* **Page extract**:
You cannot build anything without downloading source code. So it does download required files. I've stopped using portupgrade a long time ago. I use portmaster. It does shows all config option at the beginning. May be try out portmaster.


----------



## cL0N31 (Nov 15, 2009)

vivek, thanks for your reply; i use both portupgrade and portmaster... the reason i use portupgrade is because portmaster does not support installing from packages (AFAIK from the last version of portmaster i used), to build it just takes too much time...
yes, i know that you can't install ports without downloading files for them, sorry, my explaining sux... i'll try once more:
i use 2 commands to install a port: first i want to just download files (without installing them just yet), second i want to install dependencies plus the port itself using those downloaded files i got from the first command...

[Extracted data entries]
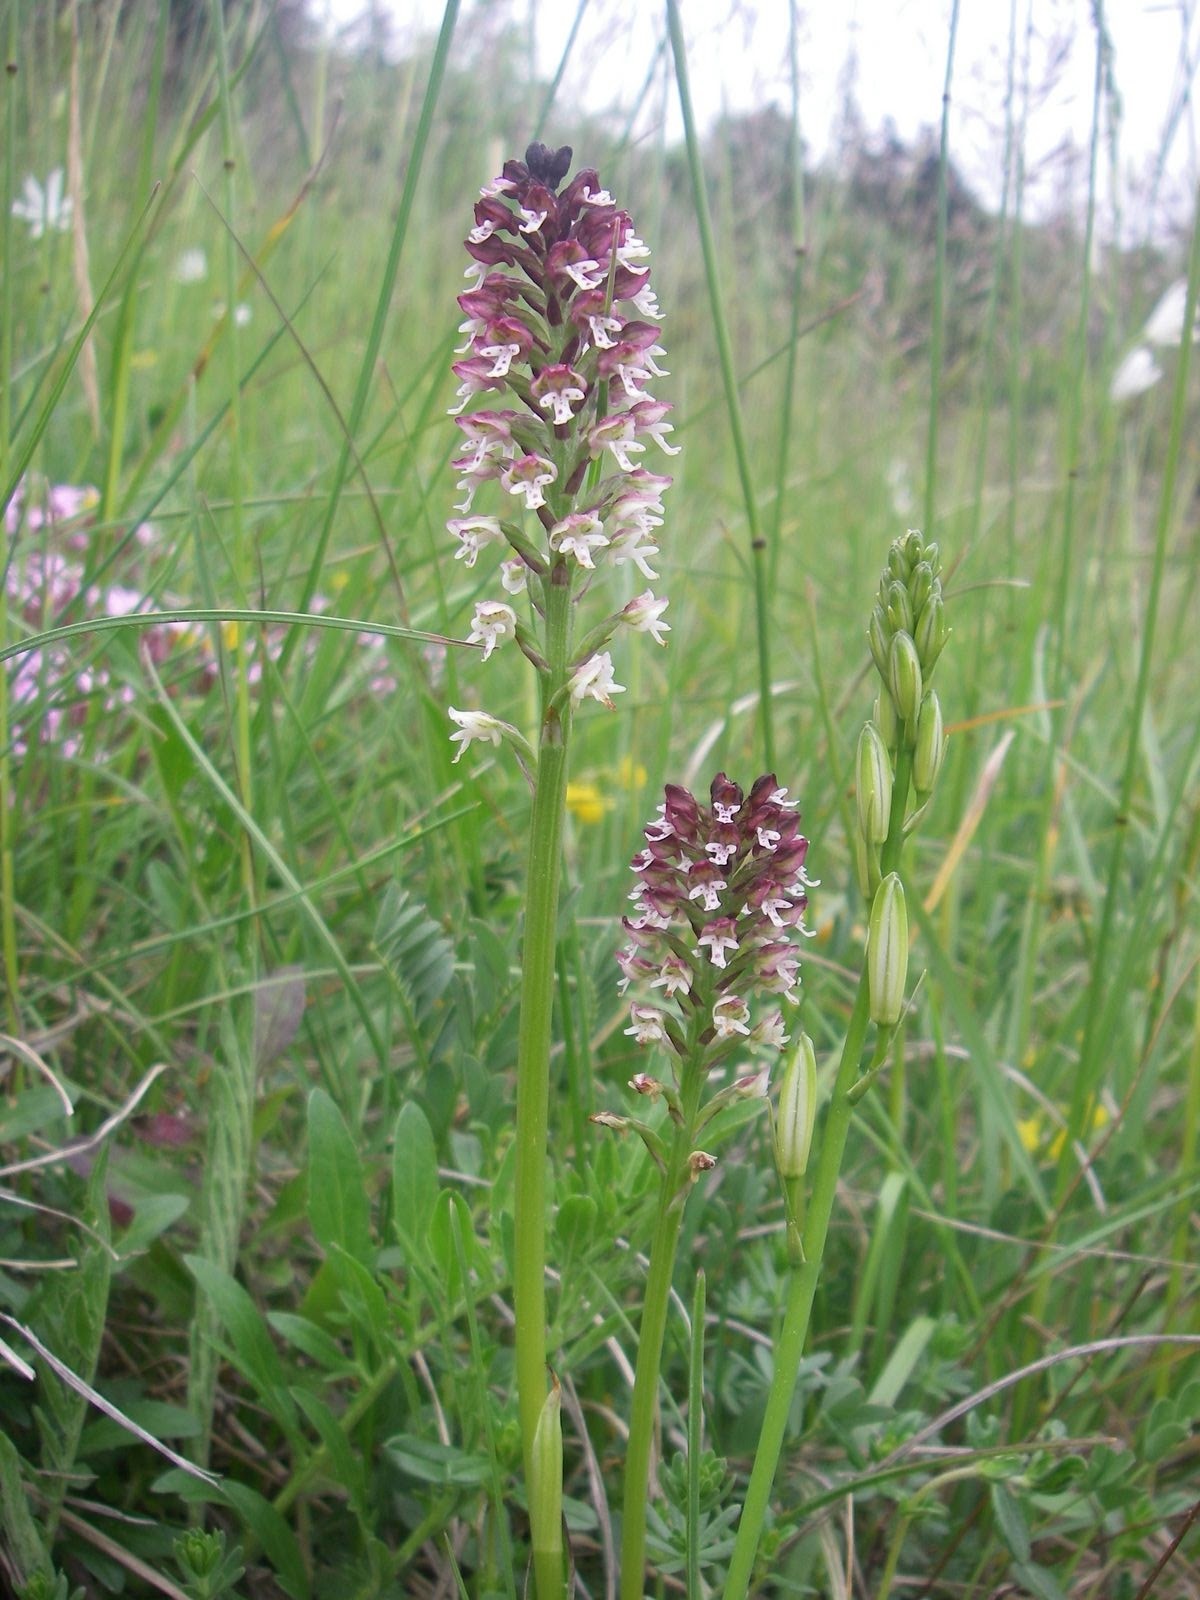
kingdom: Plantae
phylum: Tracheophyta
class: Liliopsida
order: Asparagales
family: Orchidaceae
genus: Neotinea
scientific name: Neotinea ustulata
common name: Burnt orchid
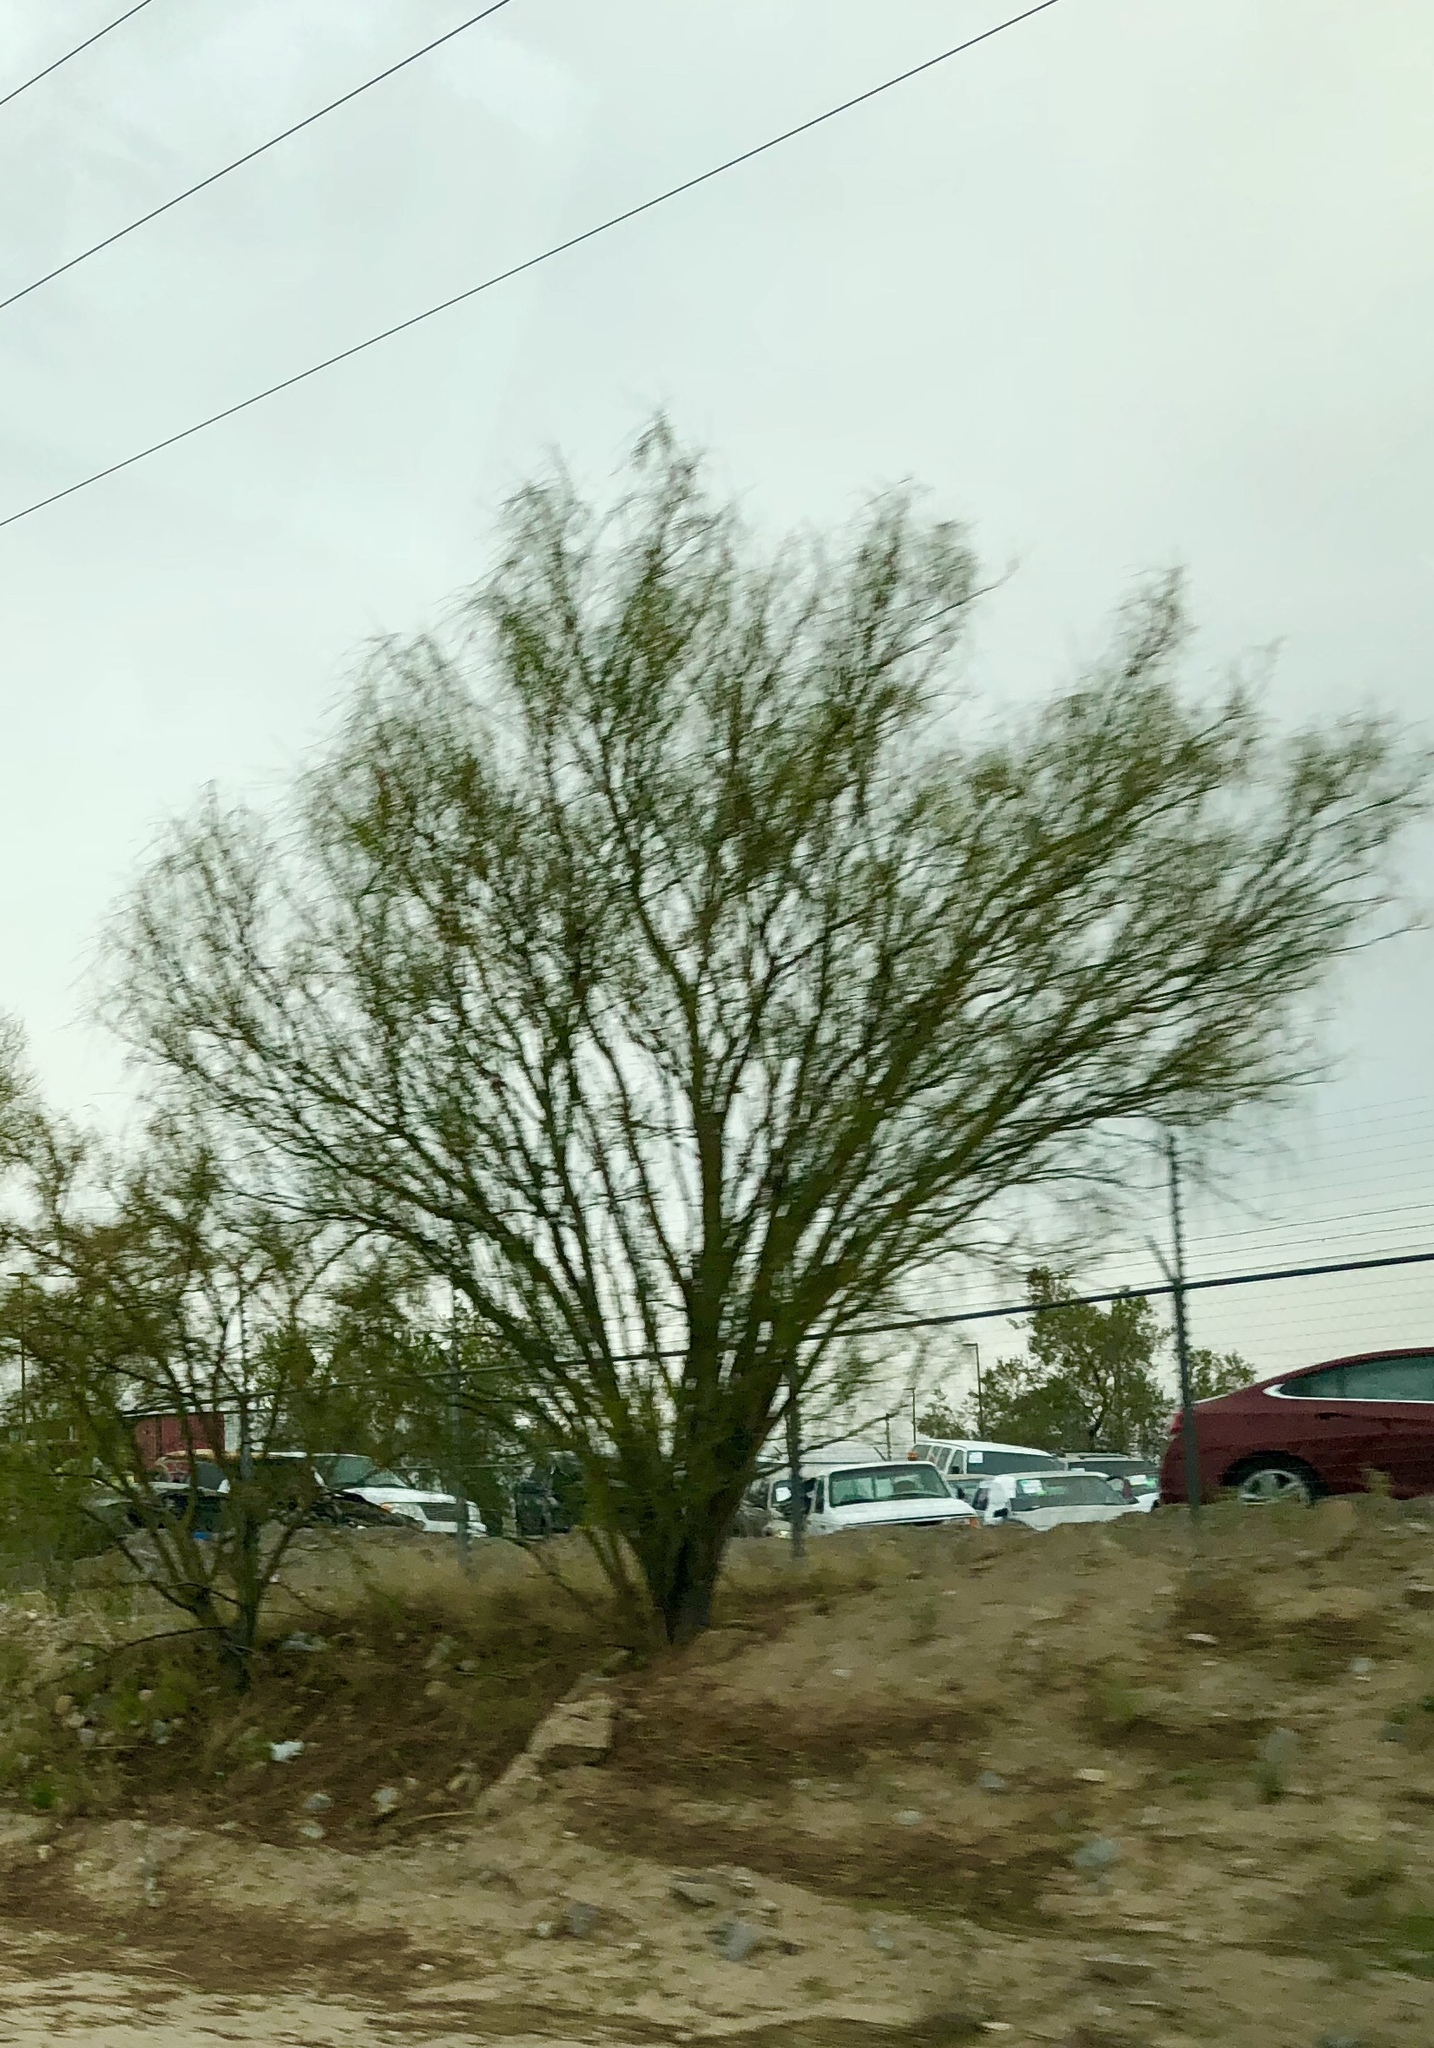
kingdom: Plantae
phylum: Tracheophyta
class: Magnoliopsida
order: Fabales
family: Fabaceae
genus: Parkinsonia
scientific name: Parkinsonia aculeata
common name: Jerusalem thorn
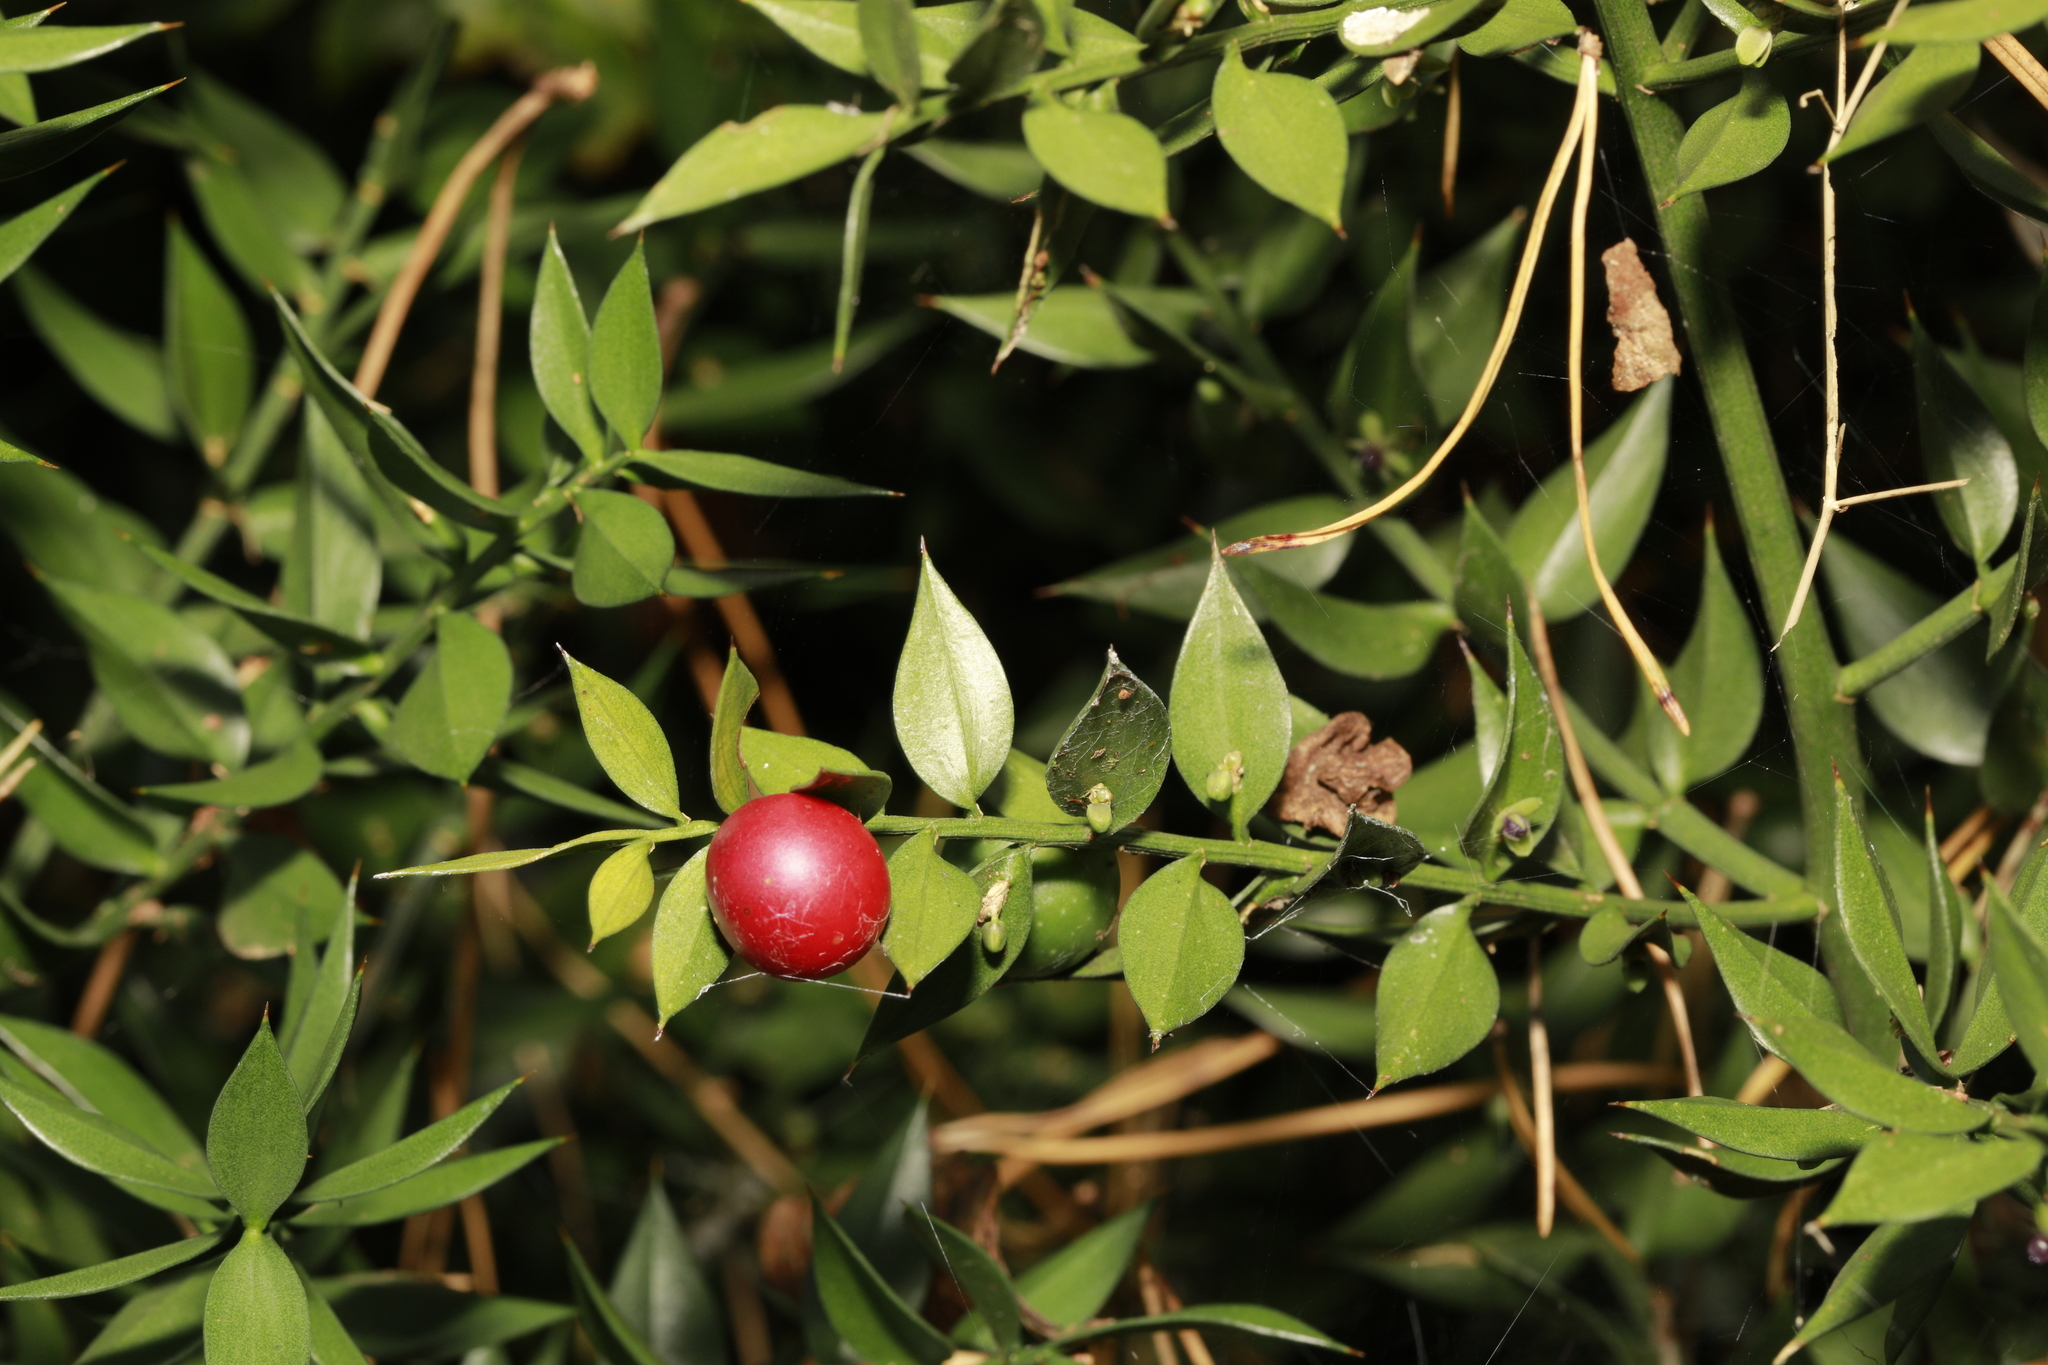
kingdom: Plantae
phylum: Tracheophyta
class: Liliopsida
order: Asparagales
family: Asparagaceae
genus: Ruscus
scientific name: Ruscus aculeatus
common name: Butcher's-broom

* **Required work**:
a - Summarize the forum thread on port installation in two sentences.
b - According to the forum thread, why does cL0N31 use portupgrade?

* **Expected results**:
a - The first post says nothing can be built without downloading source code, and it suggests portmaster, which shows all config options at the beginning, over portupgrade. cL0N31 replies that both tools are in use, with portupgrade kept because portmaster does not support installing from packages as far as cL0N31 knows, and explains the goal of first downloading the files and then installing the dependencies and the port from those downloaded files.

b - Because portmaster does not support installing from packages, as far as cL0N31 knows, and building takes too much time.